A Relação entre Construção de Identidade e Sociedade Atual

Para Ciampa (1994) o processo de construção da identidade ocorre por meio do processo de identificação, e os dois encontram-se interligados, de modo que um não se constitui sem o outro, estão ambos em movimento constante no decorrer da vida do sujeito.

De acordo com Laplanche e Pontalis (1988):

Identificação é um processo psicológico pelo qual o indivíduo assimila um aspecto, um atributo do outro e se transforma total ou parcialmente segundo o modelo desta pessoa. (Laplanche & Pontalis, 1988, p.295)

Ciampa (1994) então indaga: Nós nos tornamos algo que não éramos ou nos tornamos algo que já éramos e estava como que 'embutido' dentro de nós? (p.61). Ou seja, seria a cultura a maior influência da constituição do ego do sujeito ou seriam os traços psicológicos e biológicos? Segundo o mesmo autor, não é possível dissociar uma coisa da outra, já que a identidade é uma totalidade contraditória, mutável, formada por múltiplas combinações, que se alteram devido ao trabalho da cultura, ou espontaneamente, ao longo da vida de cada sujeito. A identidade enquanto emanação da existência concreta do sujeito é formada de múltiplas determinações e papéis sociais que refletem a estrutura social ao mesmo tempo em que reagem sobre ela conservando-a ou a transformando (Ciampa 1994, p.67).

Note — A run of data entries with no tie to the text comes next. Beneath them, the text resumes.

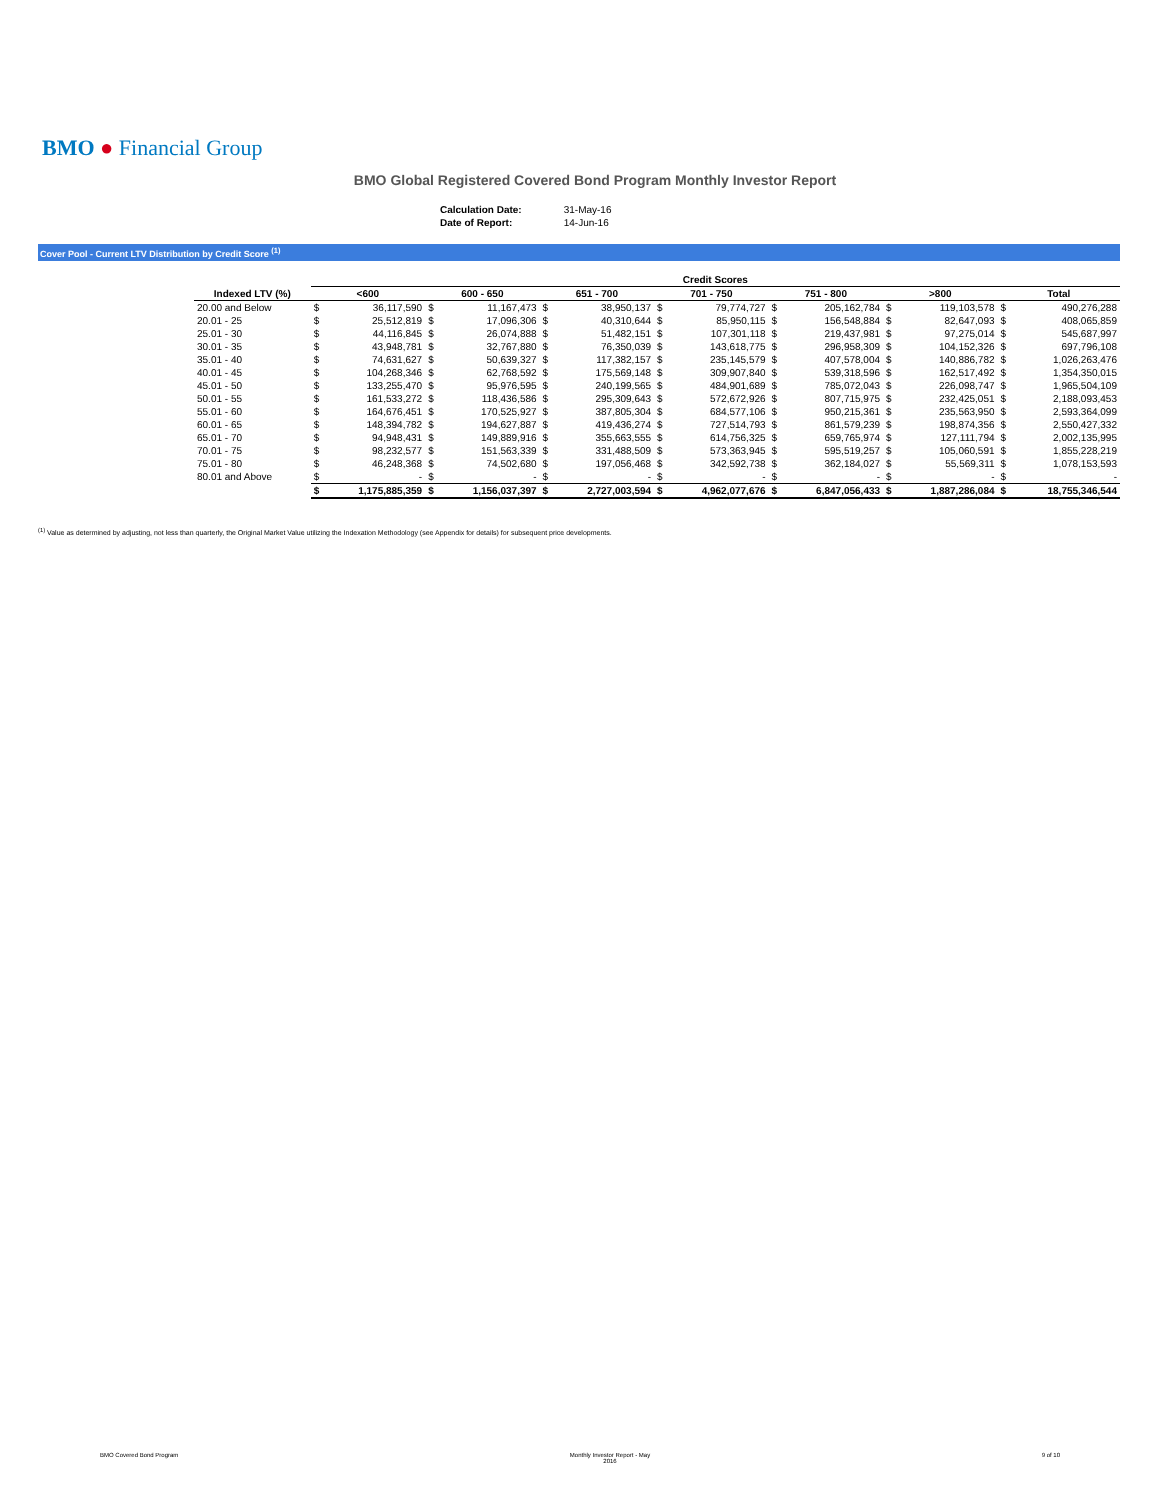BMO ● Financial Group
BMO Global Registered Covered Bond Program Monthly Investor Report
| Calculation Date: | 31-May-16 |
| Date of Report: | 14-Jun-16 |
Cover Pool - Current LTV Distribution by Credit Score <sup>(1)</sup>
| | Credit Scores | | | | | | | | | | | | | |
| --- | --- | --- | --- | --- | --- | --- | --- | --- | --- | --- | --- | --- | --- | --- |
| Indexed LTV (%) | <600 | | 600 - 650 | | 651 - 700 | | 701 - 750 | | 751 - 800 | | >800 | | Total | |
| 20.00 and Below | $ | 36,117,590 | $ | 11,167,473 | $ | 38,950,137 | $ | 79,774,727 | $ | 205,162,784 | $ | 119,103,578 | $ | 490,276,288 |
| 20.01 - 25 | $ | 25,512,819 | $ | 17,096,306 | $ | 40,310,644 | $ | 85,950,115 | $ | 156,548,884 | $ | 82,647,093 | $ | 408,065,859 |
| 25.01 - 30 | $ | 44,116,845 | $ | 26,074,888 | $ | 51,482,151 | $ | 107,301,118 | $ | 219,437,981 | $ | 97,275,014 | $ | 545,687,997 |
| 30.01 - 35 | $ | 43,948,781 | $ | 32,767,880 | $ | 76,350,039 | $ | 143,618,775 | $ | 296,958,309 | $ | 104,152,326 | $ | 697,796,108 |
| 35.01 - 40 | $ | 74,631,627 | $ | 50,639,327 | $ | 117,382,157 | $ | 235,145,579 | $ | 407,578,004 | $ | 140,886,782 | $ | 1,026,263,476 |
| 40.01 - 45 | $ | 104,268,346 | $ | 62,768,592 | $ | 175,569,148 | $ | 309,907,840 | $ | 539,318,596 | $ | 162,517,492 | $ | 1,354,350,015 |
| 45.01 - 50 | $ | 133,255,470 | $ | 95,976,595 | $ | 240,199,565 | $ | 484,901,689 | $ | 785,072,043 | $ | 226,098,747 | $ | 1,965,504,109 |
| 50.01 - 55 | $ | 161,533,272 | $ | 118,436,586 | $ | 295,309,643 | $ | 572,672,926 | $ | 807,715,975 | $ | 232,425,051 | $ | 2,188,093,453 |
| 55.01 - 60 | $ | 164,676,451 | $ | 170,525,927 | $ | 387,805,304 | $ | 684,577,106 | $ | 950,215,361 | $ | 235,563,950 | $ | 2,593,364,099 |
| 60.01 - 65 | $ | 148,394,782 | $ | 194,627,887 | $ | 419,436,274 | $ | 727,514,793 | $ | 861,579,239 | $ | 198,874,356 | $ | 2,550,427,332 |
| 65.01 - 70 | $ | 94,948,431 | $ | 149,889,916 | $ | 355,663,555 | $ | 614,756,325 | $ | 659,765,974 | $ | 127,111,794 | $ | 2,002,135,995 |
| 70.01 - 75 | $ | 98,232,577 | $ | 151,563,339 | $ | 331,488,509 | $ | 573,363,945 | $ | 595,519,257 | $ | 105,060,591 | $ | 1,855,228,219 |
| 75.01 - 80 | $ | 46,248,368 | $ | 74,502,680 | $ | 197,056,468 | $ | 342,592,738 | $ | 362,184,027 | $ | 55,569,311 | $ | 1,078,153,593 |
| 80.01 and Above | $ | - | $ | - | $ | - | $ | - | $ | - | $ | - | $ | - |
| | $ | 1,175,885,359 | $ | 1,156,037,397 | $ | 2,727,003,594 | $ | 4,962,077,676 | $ | 6,847,056,433 | $ | 1,887,286,084 | $ | 18,755,346,544 |
<sup>(1)</sup> Value as determined by adjusting, not less than quarterly, the Original Market Value utilizing the Indexation Methodology (see Appendix for details) for subsequent price developments.
BMO Covered Bond Program Monthly Investor Report - May
2016 9 of 10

No que se refere à identidade constituída a partir do contato com o contexto social atual, Alves et al (2005) afirma que o estado de realidade pouco objetiva e por vezes virtual significa não só a dissolução da realidade objetiva, mas também a dissolução do sujeito humano que se encontra vazio, sem nenhuma vida interior ou intimidade e sem referenciais sólidos nos quais possa se apoiar para construir seus valores. Pelo contrário, os valores morais estão submetidos à lógica do mercado, segundo a qual o consumo compulsivo e alienado assume o centro da cena.

A fugacidade do consumismo banalizado e da vida perpassada pela mercadoria denuncia em seu âmago tanto a vitória do estilo de vida capitalista de livre comércio quanto a sua repercussão na precariedade e fragilidade dos vínculos humanos. As leis e as regras morais que deveriam ser os enunciados organizadores do coletivo - segundo Freud (1915/1981b), a força de uma comunidade - despontam na cultura contemporânea de forma frágil e pouco delineada, ou seja, não suficientes para se tornarem referenciais gerais.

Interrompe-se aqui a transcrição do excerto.